Archives quotidiennes : 25 septembre 2011

Roche à laver

Roche à laver.
Nom féminin.

Grosse pierre plate, généralement taillée, utilisée pour faire la lessive.

Maryse lève les yeux. Plusieurs hommes l’épient. Ce sont des policiers venus perquisitionner. Ils envahissent la maison, la fouillent de fond en comble puis poursuivent leurs recherches dans la cour. Sous la roche à laver se trouve une petite sacoche noire. Un des policiers ouvre la fermeture éclair et en retire un paquet emballé dans du plastique. C’est du gandia. Il y en a pour cinq kilos.”
(L’Express, 23 novembre 2003.)

Hommage aux femmes d’antan. Souvenir de la roche à laver. Réminiscence de ces femmes qui avaient aussi le temps ‘pou mont lor ros.’
(L’Express, 27 octobre 2007.)

Non loin du cadavre de la victime, les policiers affectés au poste d’Eau-Coulée, de même que ceux de la Major Crime Investigation Team (MCIT), ont retrouvé une grosse ‘pierre’ qui porte des traces de sang. Cette ‘pierre’ serait, selon les indications recueillies par Week-End, légèrement plus petite qu’une ‘roche à laver’. C’est avec cette ‘pierre’ qu’Asha Ramchurn a été cruellement achevée.”
(Week-End, 29 mars 2009.)

Ce Quatrebornais de 56 ans est dhobi depuis sa tendre enfance. Debout dans l’eau glacée de la rivière à Ébène, à proximité du pont Trianon, il frotte son linge méticuleusement sur la roche. En même temps, il lui faut faire en sorte de ne pas abîmer le vêtement sur la traditionnelle roche lavé.”
(Week-End/Scope, 19 octobre 2007.)

Elle est toujours aux fourneaux, sur la ros kari ou la ros lave.”
(L’Express, 28 août 2008.)

La Belle Kréole : un hymne aux traditions culinaires mauriciennes
Les accessoire décoratifs parlent d’eux-mêmes : marmites en fer-blanc, réchaud, ‘roche à laver’, ‘brosse coco’, vieille bicyclette…

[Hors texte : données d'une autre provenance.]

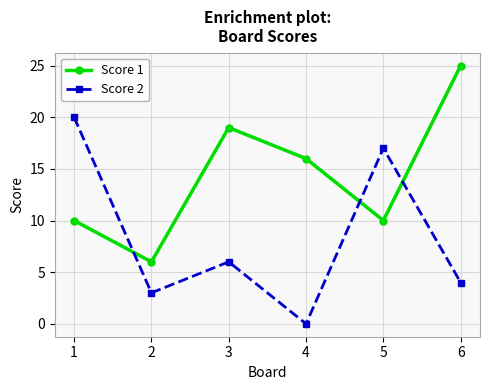

How many data points does each series have?

6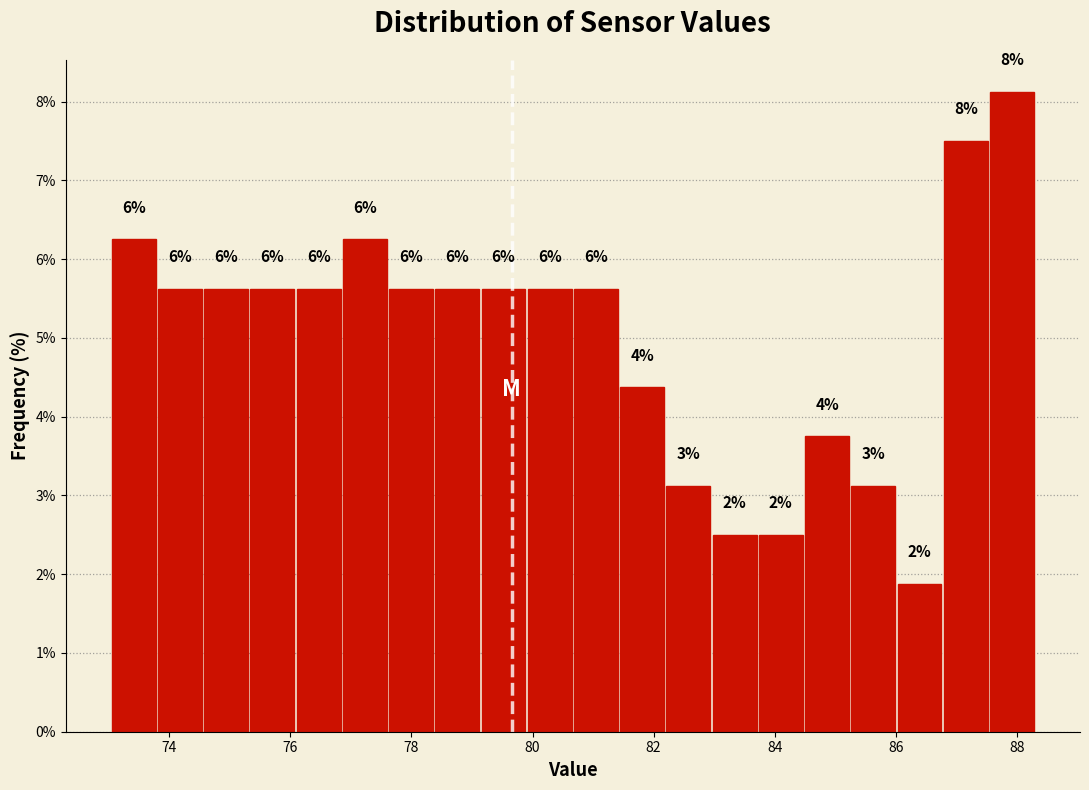

Around what value on the x-axis is the tallest bar? Give the approximate position of its centre, as read against the axis.

88.0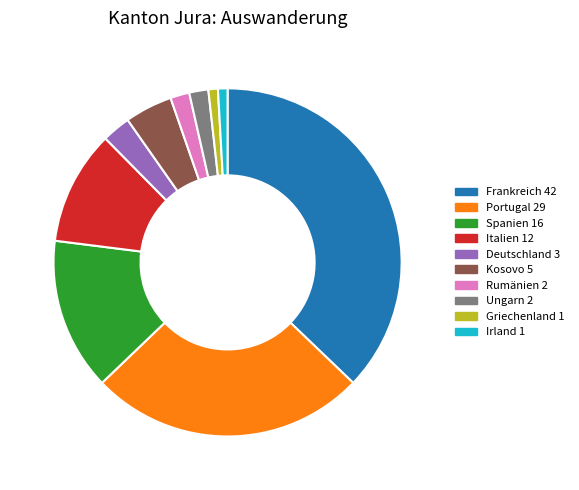

Which category has the biggest portion of the pie?

Frankreich 42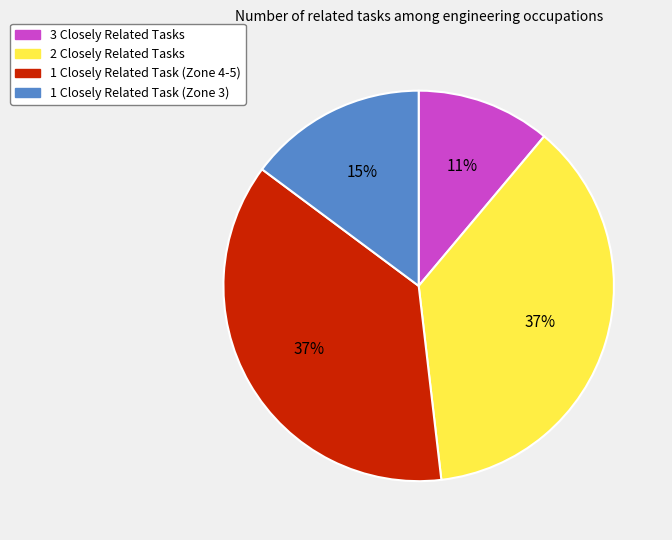

Which slice is the smallest?

3 Closely Related Tasks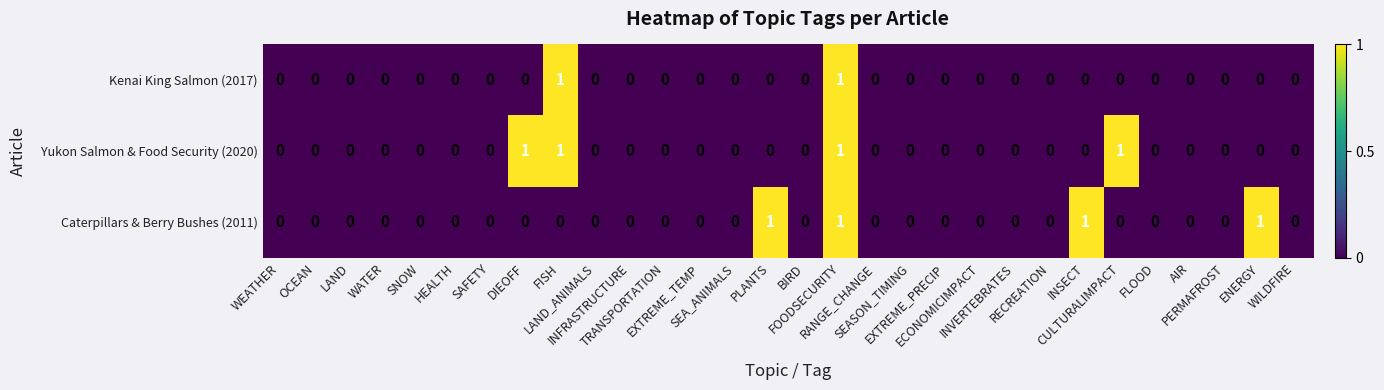

Count the Kenai King Salmon (2017) values in the range 0 to 1.

30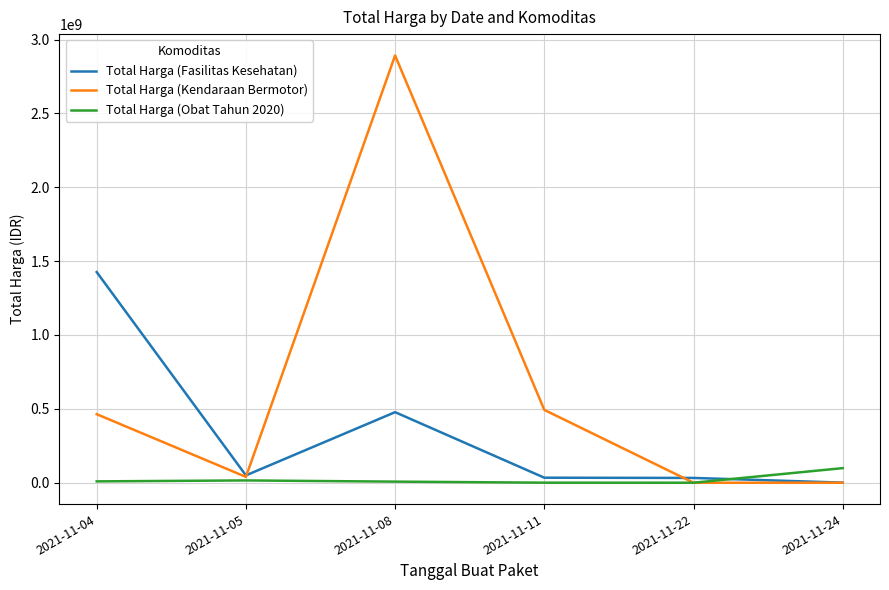

What is the sum of all Total Harga (Obat Tahun 2020) values?

131279370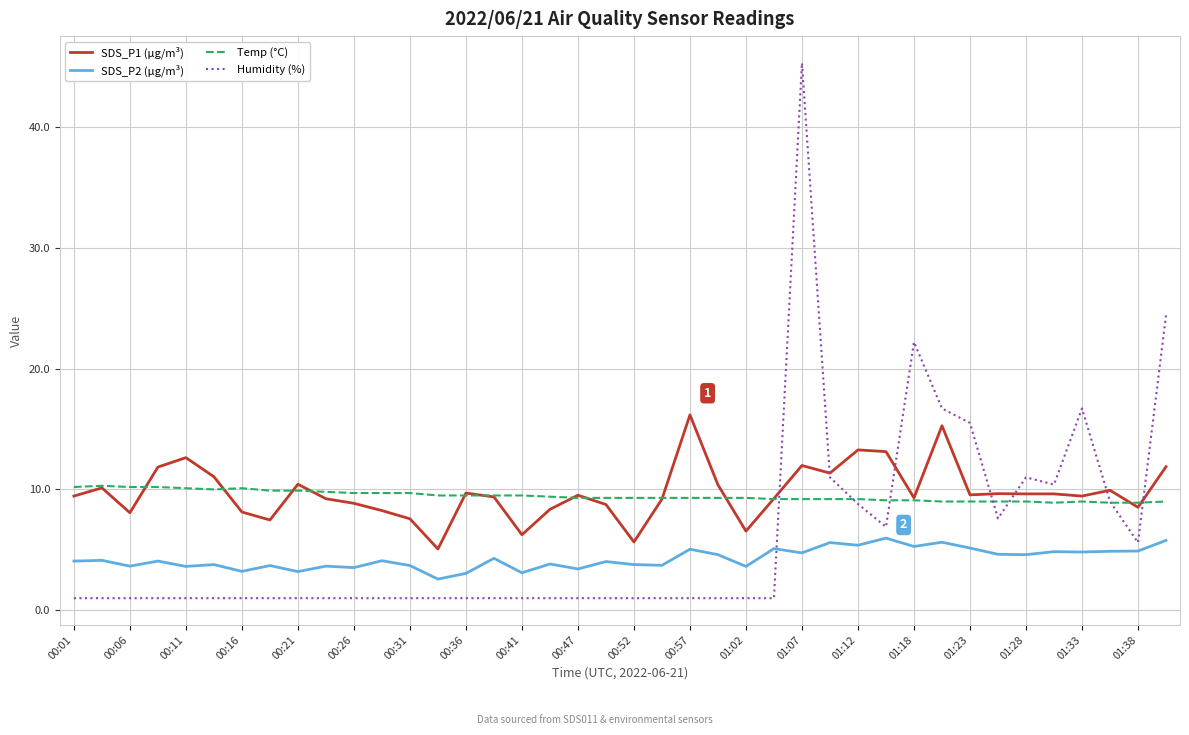

Which series has the largest range (max minus min)?

Humidity (%)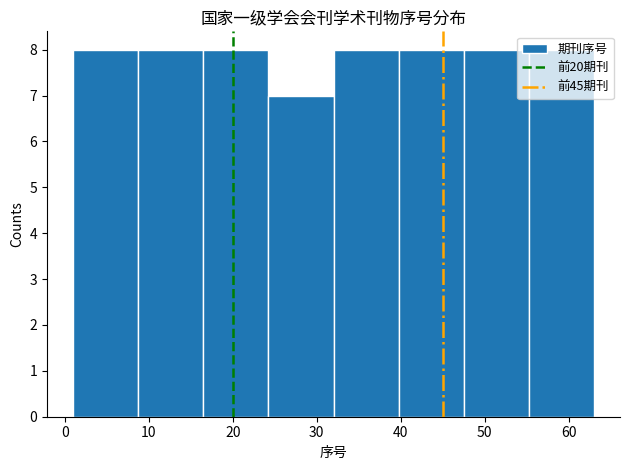

How tall is the bar that spans 48 to 55 on the x-axis? Neither the bar edges nor the heights are printed on the chart, so give them approximately, as read against the axes.

8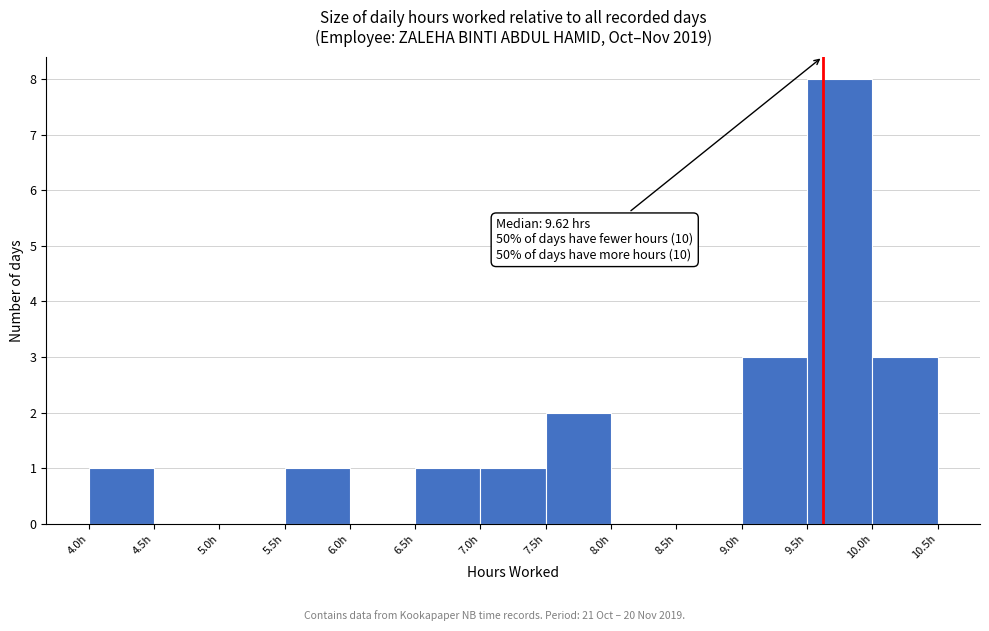

Which range on the x-axis has the tallest bar?

9.5 to 10.0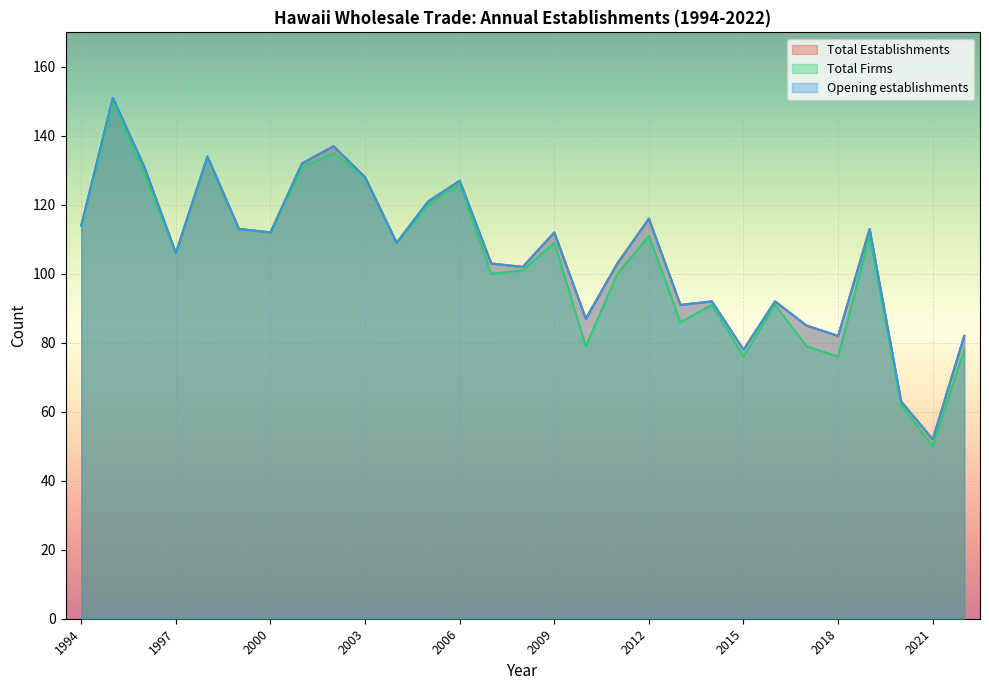

The Opening establishments series shows 48 at 2005. True or false?

False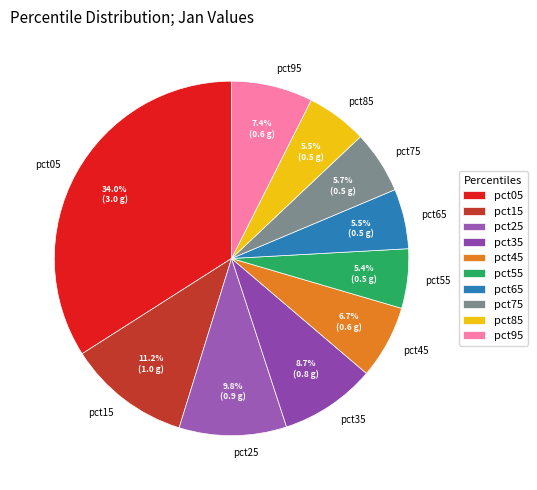

What percentage is the pct75 slice, to the nearest percent?

6%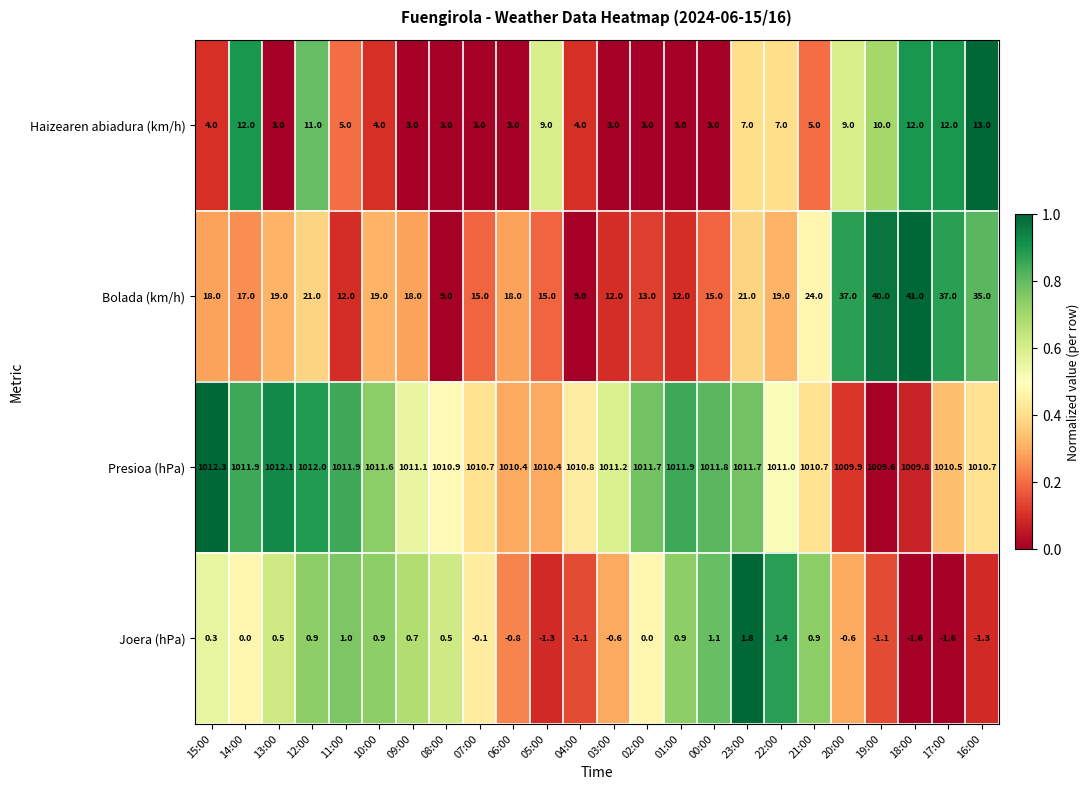

Which series has the largest total across all categories?

Presioa (hPa)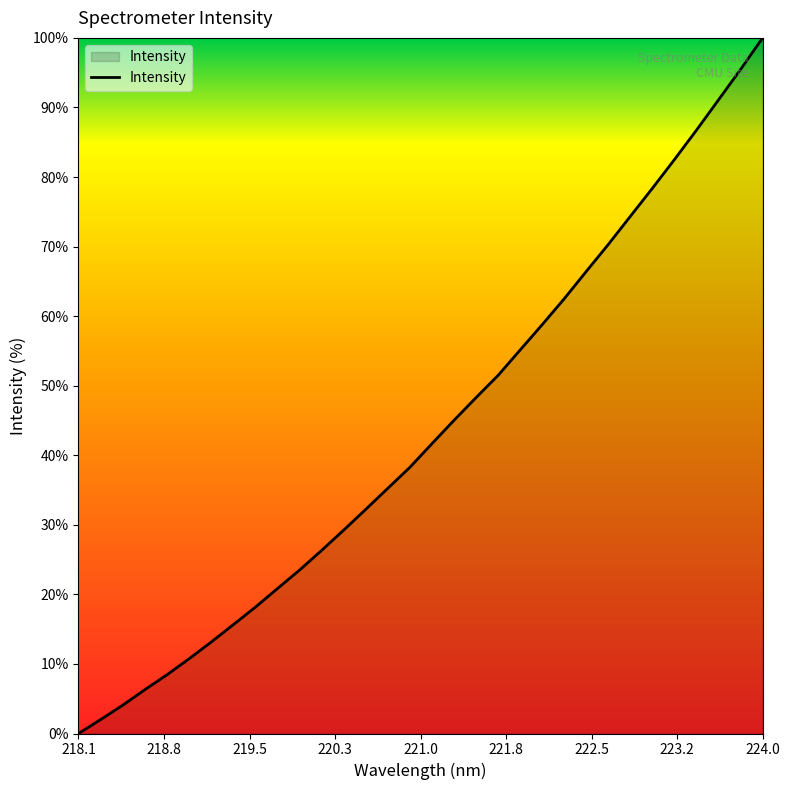

What is the difference between the maximum and minimum values?

100.0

(Guide Petit Fûté Maurice Rodrigues 2009, page 364.)

L’expression existe à la Réunion aussi :

Depuis 1906, elle habite le quartier où elle a vu le jour à Sainte-Rose, le Petit-Brûlé. Elle habite aujourd’hui là où elle est dans une authentique case créole. Plus connue sous le nom de Mme Raoult, cette centenaire continue à lessiver son linge sur la roche à laver.
(Témoignages, 18 octobre 2006.)

Chez la vieille tantine Toria, il y avait un grand carré de ‘bâtons de jour de l’an’, qu’on nommait aussi ‘boules de bleu’ et quand les fleurs commençaient à flétrir on récupérait leurs tiges. Sur la roche à laver et après avoir fendu chacune en quatre, il fallait la débarrasser de sa ‘mie’.”
(Le blog de Monique Mérabet, juillet 2011.)

Et peut-être même en Guadeloupe :

Et pour finir nous avons fait une lessive sur la «roche à laver» de nos grand-mères.”
(Journal d’une école maternelle de Basse-Terre, avril-mai 2007.)

L’expression dérive du mot roche employé pour parler d’une pierre, et au sens plus large de tout morceau de matière pétrée, qu’il ait un diamètre de quelques millimètres ou de plusieurs dizaines de mètres (cf. le billet sur les meules de roches). Les roches que l’on utilise pour un usage particulier reçoivent ainsi un nom particulier (cf. la roche [à] cari).